# Feedback on Ambroid Pro Weld



## JamesInNC (Sep 17, 2011)

Hey guys and dolls (I love that musical),

Went to the LHS (which really isn't so local) in search of supplies. They didn't have the glue I wanted, and instead recommended Ambroid Pro Weld. I bought a bottle to try, as the manager agreed to take it back if I didn't like it.

If you've used that glue before, I sure would like to get your feedback on it. Don't want to risk messing up some parts if it's not good.

Thanks for reading!

James


----------



## deadmanincfan (Mar 11, 2008)

It's a good product, holds very well.


----------



## Night-Owl (Mar 17, 2000)

Great stuff! I didn't think they made it anymore.


----------



## djnick66 (May 2, 2008)

They still make it (and Tenax) its very good. Pro Weld is pretty strong stuff so dont flood it all over. What glue were you looking for?


----------



## Mitchellmania (Feb 14, 2002)

Meh, I used it on a Revell Frankenstein, and sent it out- the guy got it in pieces!
Never had that issue with Testors! I do use it to smooth seams other than that-bah!


----------



## Mark McGovern (Apr 25, 1999)

James,

Count me as an Ambroidophile. For me, it, Tenax, and Plastruct's liquid cements work equally well. I like Plastruct a bit better for bonding unlike plastics like styrene to ABS.

Mitch, I'm afraid you mightn't have used the liquid cement correctly. Did you wash the parts before assembly? Sand the mating surfaces to get the best fit between the parts and provide tooth for the cement to grip? Clamp the parts and assemblies tightly? Hah? And when you mention Testors, are you talking about their thinner or thicker liquid cements, or the classic tube glue (which some folks on these Forums sneer at but that I, for one, use regularly)?

Back to James: the trick with using liquid cements is to be careful not to let them run all over the outer surfaces of your model. Many come with a brush inside the cap to apply the cement, but you'll get better control right away if you use a pointed paintbrush instead. If you're gluing really small parts or can't get the best fit between larger ones or assemblies, then you might want to use tube glue , super glue or some similar, thicker adhesive.

Good luck with your project!


----------



## djnick66 (May 2, 2008)

The #1 mistake people make with liquid cements is doing it the "tube glue" way and putting it on a part then picking up the other half, fumbling around to get them lined up and then pressing them together. By then the glue is dried. You hold the parts together and run the liquid cememnt down the joint from the outside (or inside if its accessible) and PRESS. I guarantee they will not come apart. You can squeeze out a bead of melted plastic along the seam, and when dry, just trim and sand that down and there is often no gap or seam left between the parts. Good stuff.

Ambroid also makes a WOOD GLUE that is not suitable for plastic. So if you used that no it wont work...


----------



## JamesInNC (Sep 17, 2011)

Everyone - THANK YOU for your feedback. Looks like the manager steered me in a good direction. I'm going to start building the engine today and will give it a try.

Djnick66 - I was actually looking for Tenax. The guy at the store had never heard of it. I definitely plan to glue the parts after I put them together and let capillary action spread the glue into the joint.

Mark - you're right about the brush that comes with the glue. The fibers are way too long and splay out a good bit. I can envision glue running everywhere if I used it. I bought some small bristle brushes specifically for gluing. I also have a glass pipette I plan to try.

EXERCISE GOAL: Reproduce the Ambroid Pro Weld thread verbatim from "Hey guys and" up to and including "it's not good.". The records after this thread are separate material, unrelated to it.

INFORMATION:
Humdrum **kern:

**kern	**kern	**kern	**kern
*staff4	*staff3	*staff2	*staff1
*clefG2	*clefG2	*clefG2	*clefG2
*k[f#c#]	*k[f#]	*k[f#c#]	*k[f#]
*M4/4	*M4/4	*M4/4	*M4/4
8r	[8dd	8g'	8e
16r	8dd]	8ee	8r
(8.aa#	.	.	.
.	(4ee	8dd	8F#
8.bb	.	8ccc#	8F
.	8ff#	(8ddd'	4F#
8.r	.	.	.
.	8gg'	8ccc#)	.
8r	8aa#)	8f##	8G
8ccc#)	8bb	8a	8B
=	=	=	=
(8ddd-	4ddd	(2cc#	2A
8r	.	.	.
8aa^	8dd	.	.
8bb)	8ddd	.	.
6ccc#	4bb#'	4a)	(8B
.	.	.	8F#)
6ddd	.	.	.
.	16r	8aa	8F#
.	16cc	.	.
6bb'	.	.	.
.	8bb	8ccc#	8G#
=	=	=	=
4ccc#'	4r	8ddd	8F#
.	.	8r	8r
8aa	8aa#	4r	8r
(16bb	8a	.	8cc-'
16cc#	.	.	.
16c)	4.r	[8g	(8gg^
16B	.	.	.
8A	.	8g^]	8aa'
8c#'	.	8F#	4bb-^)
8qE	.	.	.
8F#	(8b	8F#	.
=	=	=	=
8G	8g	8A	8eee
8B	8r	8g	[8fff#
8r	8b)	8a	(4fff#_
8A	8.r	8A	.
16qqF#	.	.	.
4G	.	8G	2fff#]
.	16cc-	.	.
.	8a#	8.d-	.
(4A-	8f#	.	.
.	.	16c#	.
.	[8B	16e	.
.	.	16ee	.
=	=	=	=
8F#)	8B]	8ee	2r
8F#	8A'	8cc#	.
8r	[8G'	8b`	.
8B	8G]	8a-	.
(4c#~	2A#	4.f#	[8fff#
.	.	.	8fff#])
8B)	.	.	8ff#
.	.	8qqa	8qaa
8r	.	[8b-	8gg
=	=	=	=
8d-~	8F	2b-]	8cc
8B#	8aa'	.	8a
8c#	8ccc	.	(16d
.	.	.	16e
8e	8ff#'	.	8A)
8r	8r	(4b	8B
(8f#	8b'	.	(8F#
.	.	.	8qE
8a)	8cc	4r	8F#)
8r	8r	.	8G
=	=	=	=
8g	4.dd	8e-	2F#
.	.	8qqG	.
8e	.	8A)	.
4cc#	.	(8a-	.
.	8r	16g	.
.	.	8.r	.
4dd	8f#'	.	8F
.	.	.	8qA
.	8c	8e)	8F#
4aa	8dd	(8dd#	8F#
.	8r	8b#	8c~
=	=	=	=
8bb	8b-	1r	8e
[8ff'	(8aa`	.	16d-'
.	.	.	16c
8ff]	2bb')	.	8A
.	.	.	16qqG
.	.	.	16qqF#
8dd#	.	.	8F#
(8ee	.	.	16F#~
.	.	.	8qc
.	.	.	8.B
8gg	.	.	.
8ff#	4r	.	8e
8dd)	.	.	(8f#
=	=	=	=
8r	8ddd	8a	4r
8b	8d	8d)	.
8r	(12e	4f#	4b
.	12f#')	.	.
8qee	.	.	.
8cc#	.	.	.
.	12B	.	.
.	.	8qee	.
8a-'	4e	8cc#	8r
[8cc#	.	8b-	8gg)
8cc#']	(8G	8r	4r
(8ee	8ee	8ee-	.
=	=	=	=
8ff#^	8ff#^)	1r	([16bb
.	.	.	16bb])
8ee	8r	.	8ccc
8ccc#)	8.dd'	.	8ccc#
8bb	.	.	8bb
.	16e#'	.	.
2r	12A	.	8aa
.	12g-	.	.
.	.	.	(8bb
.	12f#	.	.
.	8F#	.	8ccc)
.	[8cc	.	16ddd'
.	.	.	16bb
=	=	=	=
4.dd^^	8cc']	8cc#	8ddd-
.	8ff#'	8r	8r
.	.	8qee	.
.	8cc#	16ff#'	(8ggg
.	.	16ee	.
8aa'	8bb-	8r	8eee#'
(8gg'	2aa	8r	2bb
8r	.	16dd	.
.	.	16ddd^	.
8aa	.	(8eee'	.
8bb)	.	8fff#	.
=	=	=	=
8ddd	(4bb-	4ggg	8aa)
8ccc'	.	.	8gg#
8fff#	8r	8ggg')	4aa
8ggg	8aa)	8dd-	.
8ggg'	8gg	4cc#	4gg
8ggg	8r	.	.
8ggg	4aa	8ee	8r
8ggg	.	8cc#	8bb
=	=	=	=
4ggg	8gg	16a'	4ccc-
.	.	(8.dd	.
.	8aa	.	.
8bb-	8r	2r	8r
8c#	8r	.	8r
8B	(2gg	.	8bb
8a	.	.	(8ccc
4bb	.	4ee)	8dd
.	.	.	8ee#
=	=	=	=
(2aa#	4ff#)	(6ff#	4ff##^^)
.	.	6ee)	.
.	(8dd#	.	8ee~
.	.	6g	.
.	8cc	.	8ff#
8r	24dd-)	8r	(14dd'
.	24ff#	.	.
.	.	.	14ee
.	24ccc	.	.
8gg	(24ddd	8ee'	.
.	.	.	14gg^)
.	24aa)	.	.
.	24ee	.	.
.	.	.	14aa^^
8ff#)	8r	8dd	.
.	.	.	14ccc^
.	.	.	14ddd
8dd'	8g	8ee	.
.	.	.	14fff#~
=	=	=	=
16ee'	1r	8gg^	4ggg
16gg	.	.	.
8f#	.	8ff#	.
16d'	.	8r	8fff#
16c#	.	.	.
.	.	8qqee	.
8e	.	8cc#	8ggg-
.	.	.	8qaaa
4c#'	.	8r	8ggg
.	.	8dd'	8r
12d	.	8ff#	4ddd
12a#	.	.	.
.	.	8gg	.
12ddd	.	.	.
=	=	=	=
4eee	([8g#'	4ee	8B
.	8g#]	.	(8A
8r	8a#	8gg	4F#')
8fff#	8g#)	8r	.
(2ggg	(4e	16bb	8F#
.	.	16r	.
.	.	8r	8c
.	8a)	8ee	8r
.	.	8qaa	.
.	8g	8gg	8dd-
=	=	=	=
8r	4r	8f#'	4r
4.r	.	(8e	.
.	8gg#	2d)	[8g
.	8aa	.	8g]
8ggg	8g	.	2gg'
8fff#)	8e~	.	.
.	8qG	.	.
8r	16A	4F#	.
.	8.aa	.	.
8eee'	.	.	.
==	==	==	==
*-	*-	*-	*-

TASK SOLUTION:
Hey guys and dolls (I love that musical),

Went to the LHS (which really isn't so local) in search of supplies. They didn't have the glue I wanted, and instead recommended Ambroid Pro Weld. I bought a bottle to try, as the manager agreed to take it back if I didn't like it.

If you've used that glue before, I sure would like to get your feedback on it. Don't want to risk messing up some parts if it's not good.